Fast forward two years to 1873 and the Spaffords were in need of some time away. They had planned a trip to Europe and intended to meet up with the great evangelist Dwight L. Moody at a revival he was holding in England.  Spafford had some loose ends to tie up before he could get away, but he decided to send his wife, Anna, and their four daughters on ahead on a steamer ship heading to Europe. He planned to follow soon after.  Tragically, while crossing, the ship that carried Anna Spafford and her daughters was struck by a British iron sailing ship.  The Spafford’s ship sank in a matter of 12 minutes in the Atlantic Ocean.  Anna Spafford was one of the few survivors. However, all four of their daughters were lost. When she was taken to safety, Anna sent a telegram to her husband, which said, “Saved alone.  What shall I do…” Of course, Horatio left right away to go meet his grief stricken wife and bring her home.  It was while sailing across the Atlantic on the way to meet his wife that Horatio Spafford penned the words to the now famous hymn It Is Well With My Soul.
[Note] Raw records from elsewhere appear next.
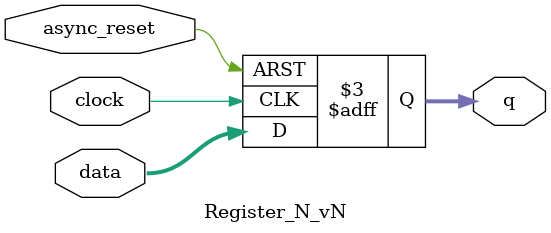
<source format=sv>
module Register_N_vN #(parameter N = 8)
(
	input [N-1:0] data,
	
	input clock,
	input async_reset,
	
	output reg [N-1:0] q
);

	always @(negedge clock or negedge async_reset)
	begin
	
		if(!async_reset)
			q <= 0;
		
		else
			q <= data;
			
	end

endmodule
</source>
It has even been said that it was written even as he passed over the place where his daughters had drowned.  And yet, he pressed on, his faith intact.

Anna and Horatio Spafford eventually went on to have three more children, two girls and  another boy.  Sadly, the little boy died as a small child just as his older brother had, of scarlet fever.  But they pressed on.  They left America and settled in Jerusalem where they helped the poor and the needy, the sick and the homeless.  They existed to show the love of Christ to everyone…even in the midst of their own personal profound tragedy…until their deaths.
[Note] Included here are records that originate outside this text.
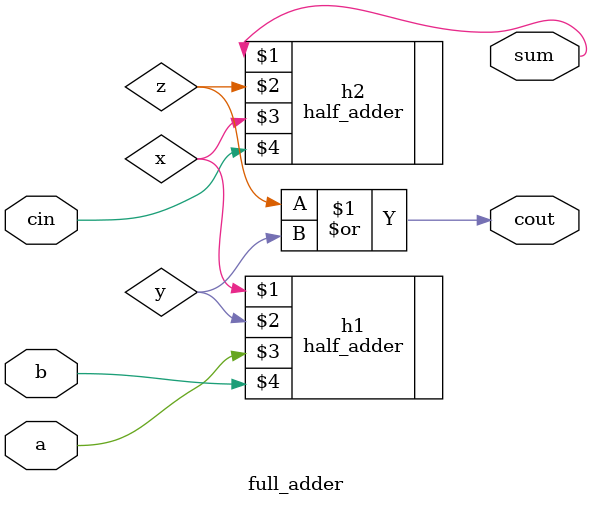
<source format=v>
`timescale 1ns / 1ps
module full_adder( sum, cout, a, b, cin
    );
	 input wire a,b,cin;
	 output wire sum, cout;
	 wire x,y,z;
	 half_adder h1(x,y,a,b);
	 half_adder h2(sum,z,x,cin);
	 or gate3(cout,z,y);
endmodule

</source>
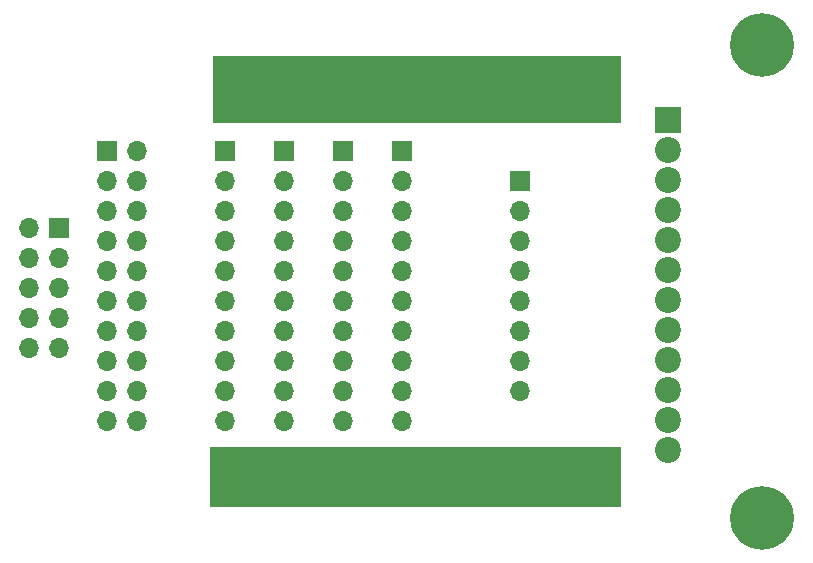
<source format=gbr>
%TF.GenerationSoftware,KiCad,Pcbnew,8.0.4*%
%TF.CreationDate,2024-08-10T21:18:51+02:00*%
%TF.ProjectId,breakout,62726561-6b6f-4757-942e-6b696361645f,rev?*%
%TF.SameCoordinates,Original*%
%TF.FileFunction,Soldermask,Bot*%
%TF.FilePolarity,Negative*%
%FSLAX46Y46*%
G04 Gerber Fmt 4.6, Leading zero omitted, Abs format (unit mm)*
G04 Created by KiCad (PCBNEW 8.0.4) date 2024-08-10 21:18:51*
%MOMM*%
%LPD*%
G01*
G04 APERTURE LIST*
%ADD10C,0.100000*%
%ADD11R,1.700000X1.700000*%
%ADD12O,1.700000X1.700000*%
%ADD13C,5.400000*%
%ADD14R,2.200000X2.200000*%
%ADD15C,2.200000*%
G04 APERTURE END LIST*
D10*
X142500000Y-66900000D02*
X177000000Y-66900000D01*
X177000000Y-72500000D01*
X142500000Y-72500000D01*
X142500000Y-66900000D01*
G36*
X142500000Y-66900000D02*
G01*
X177000000Y-66900000D01*
X177000000Y-72500000D01*
X142500000Y-72500000D01*
X142500000Y-66900000D01*
G37*
X142250000Y-100000000D02*
X177000000Y-100000000D01*
X177000000Y-105000000D01*
X142250000Y-105000000D01*
X142250000Y-100000000D01*
G36*
X142250000Y-100000000D02*
G01*
X177000000Y-100000000D01*
X177000000Y-105000000D01*
X142250000Y-105000000D01*
X142250000Y-100000000D01*
G37*
D11*
%TO.C,J9*%
X129500000Y-81500000D03*
D12*
X126960000Y-81500000D03*
X129500000Y-84040000D03*
X126960000Y-84040000D03*
X129500000Y-86580000D03*
X126960000Y-86580000D03*
X129500000Y-89120000D03*
X126960000Y-89120000D03*
X129500000Y-91660000D03*
X126960000Y-91660000D03*
%TD*%
D11*
%TO.C,J5*%
X153500000Y-74960000D03*
D12*
X153500000Y-77500000D03*
X153500000Y-80040000D03*
X153500000Y-82580000D03*
X153500000Y-85120000D03*
X153500000Y-87660000D03*
X153500000Y-90200000D03*
X153500000Y-92740000D03*
X153500000Y-95280000D03*
X153500000Y-97820000D03*
%TD*%
D13*
%TO.C,H1*%
X189000000Y-66000000D03*
%TD*%
D11*
%TO.C,J4*%
X143500000Y-74920000D03*
D12*
X143500000Y-77460000D03*
X143500000Y-80000000D03*
X143500000Y-82540000D03*
X143500000Y-85080000D03*
X143500000Y-87620000D03*
X143500000Y-90160000D03*
X143500000Y-92700000D03*
X143500000Y-95240000D03*
X143500000Y-97780000D03*
%TD*%
D11*
%TO.C,J3*%
X148500000Y-74920000D03*
D12*
X148500000Y-77460000D03*
X148500000Y-80000000D03*
X148500000Y-82540000D03*
X148500000Y-85080000D03*
X148500000Y-87620000D03*
X148500000Y-90160000D03*
X148500000Y-92700000D03*
X148500000Y-95240000D03*
X148500000Y-97780000D03*
%TD*%
D13*
%TO.C,H2*%
X189000000Y-106000000D03*
%TD*%
D11*
%TO.C,J7*%
X168500000Y-77460000D03*
D12*
X168500000Y-80000000D03*
X168500000Y-82540000D03*
X168500000Y-85080000D03*
X168500000Y-87620000D03*
X168500000Y-90160000D03*
X168500000Y-92700000D03*
X168500000Y-95240000D03*
%TD*%
D14*
%TO.C,J2*%
X181000000Y-72340000D03*
D15*
X181000000Y-74880000D03*
X181000000Y-77419999D03*
X181000000Y-79960000D03*
X181000000Y-82500000D03*
X181000000Y-85040000D03*
X181000000Y-87580000D03*
X181000000Y-90120001D03*
X181000000Y-92660000D03*
X181000000Y-95200000D03*
X181000000Y-97740000D03*
X181000000Y-100279999D03*
%TD*%
D11*
%TO.C,J6*%
X158500000Y-74920000D03*
D12*
X158500000Y-77460000D03*
X158500000Y-80000000D03*
X158500000Y-82540000D03*
X158500000Y-85080000D03*
X158500000Y-87620000D03*
X158500000Y-90160000D03*
X158500000Y-92700000D03*
X158500000Y-95240000D03*
X158500000Y-97780000D03*
%TD*%
D11*
%TO.C,J1*%
X133500000Y-74960000D03*
D12*
X136040000Y-74960000D03*
X133500000Y-77500000D03*
X136040000Y-77500000D03*
X133500000Y-80040000D03*
X136040000Y-80040000D03*
X133500000Y-82580000D03*
X136040000Y-82580000D03*
X133500000Y-85120000D03*
X136040000Y-85120000D03*
X133500000Y-87660000D03*
X136040000Y-87660000D03*
X133500000Y-90200000D03*
X136040000Y-90200000D03*
X133500000Y-92740000D03*
X136040000Y-92740000D03*
X133500000Y-95280000D03*
X136040000Y-95280000D03*
X133500000Y-97820000D03*
X136040000Y-97820000D03*
%TD*%
M02*

</source>
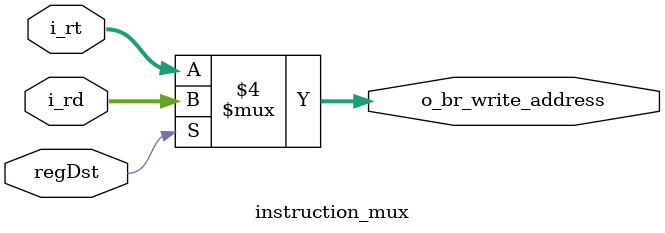
<source format=v>

`timescale 1ns/1ns

module instruction_mux(
    input regDst,
    input [4:0] i_rt,
    input [4:0] i_rd,
    output reg [4:0] o_br_write_address
);

always @* begin
    if(regDst == 1'b1) begin
        o_br_write_address = i_rd;
    end
    else begin
        o_br_write_address = i_rt;
    end
end

endmodule
</source>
Is it well?  Is it well when the world seems to be going crazy?  Is it well when you feel isolated and discouraged?  Is it well when you lose your job, your home, your health, your children, your security? Even your very life? Can I truly say, “It is well.”? Do I choose to say, “It is well.”?

Sometimes I find this refrain swirling around in my head and my heart.  …It is well.  With my soul.  It is well.  It is well.  With my soul…  Especially at times when things don’t seem so well.

I find comfort in Spafford’s words.  I find them all the more comforting knowing the anguish and the staunch faith behind them. I pray that in the midst of our own personal trials we all can sing “It is well with my soul”, cling to our faith and press on, and focus on loving others and God’s love for us, as Horatio and Anna Spafford did.

It Is Well With My Soul

Horatio G. Spafford 1828-1888

When peace, like a river, attendeth my way,
When sorrows like sea billows roll;
Whatever my lot, Thou has taught me to say,
It is well, it is well, with my soul.

It is well, with my soul,
It is well, with my soul,
It is well, it is well, with my soul.

Though Satan should buffet, though trials should come,
Let this blest assurance control,
That Christ has regarded my helpless estate,
And hath shed His own blood for my soul.
(refrain)

My sin, oh, the bliss of this glorious thought!
My sin, not in part but the whole,
Is nailed to the cross, and I bear it no more,
Praise the Lord, praise the Lord, O my soul!
(refrain)

And Lord, haste the day when my faith shall be sight,
The clouds be rolled back as a scroll;
The trump shall resound, and the Lord shall descend,
Even so, it is well with my soul.

It is well, with my soul,
It is well, with my soul,
It is well, it is well, with my soul.